Heigl didn't love "Knocked Up"

The "Grey's Anatomy" star talks about her "sexist" summer blockbuster.

Published December 3, 2007 11:00PM (EST)

The January issue of Vanity Fair has inspired a Broadsheet girl crush on Katherine Heigl. It started way back with the infamous locker room scene on "Grey's Anatomy," in which her character Izzie Stevens boldly checks a fellow hospital intern's attempt at shaming her for paying her way through med school by modeling lingerie; indeed, she had us at "Oh, my God, breasts! How does anybody practice medicine hauling these things around?" That scene kindled an ember of interest in Heigl (and a keenness that soon fizzled for series producer Shonda Rhimes). Then, along came this spark-stoking Vanity Fair interview.

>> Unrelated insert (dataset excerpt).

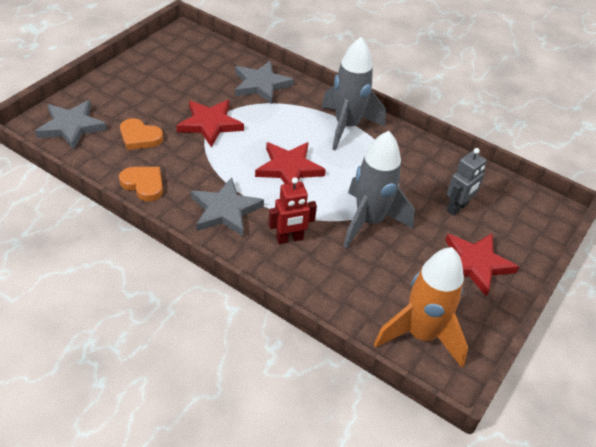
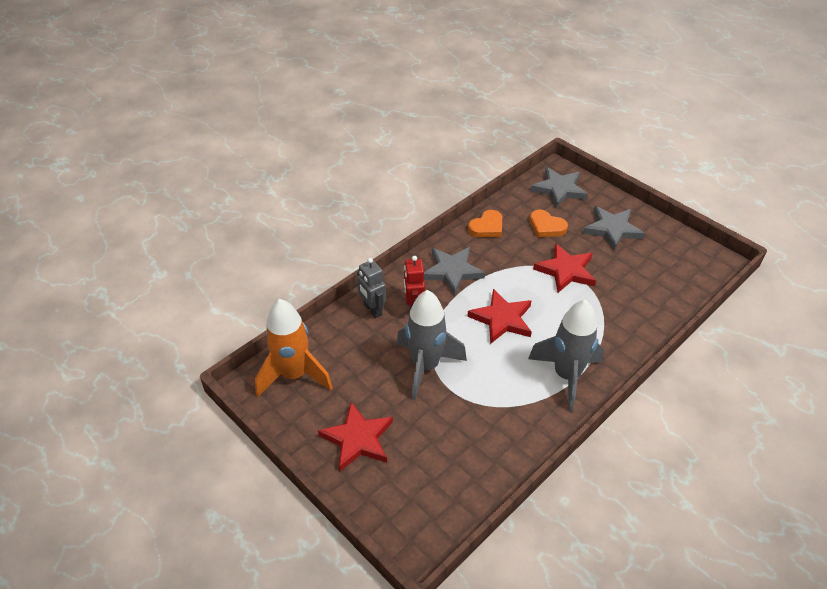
camera: 105 degrees right, 0 degrees up
orange heart [120,118,163,150] -> orange heart turned 90 degrees counterclockwise [530,210,568,237]
grey star [235,61,294,104] -> grey star moved to [583,206,645,251]
grey robot [447,148,487,216] -> grey robot moved to [357,258,386,318]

For starters, she talks about getting over the "dance of trying to please a man, trying to guess what they want you to be." Heigl says she has learned what it is that she wants and how to ask for it: "As women, we have more of a tendency to be people-pleasers, and I know a lot of women who are not vocal about what makes them happy," she says. "I spent a lot of time not being clear about who I was and what was important to me. It's easy to be taken advantage of if you're not honest." Sing it.

But the clincher is when Heigl calls her summer blockbuster "Knocked Up" "a little sexist." She makes the same observation made by Dana Stevens in her review of the "guy-centric" movie: "It paints the women as shrews, as humorless and uptight, and it paints the men as lovable, goofy, fun-loving guys. It exaggerated the characters, and I had a hard time with it, on some days. I'm playing such a bitch; why is she being such a killjoy? Why is this how you're portraying women? Ninety-eight percent of the time it was an amazing experience, but it was hard for me to love the movie."

It's pretty ballsy (or ovaries-y) of her to call out the film that earned her a passport to seven-figures territory. As Jezebel sassed, it's also a tad "disingenuous." But the milieu is Hollywood, after all -- that kind of double dealing is par for the course -- and we're loving her nerve.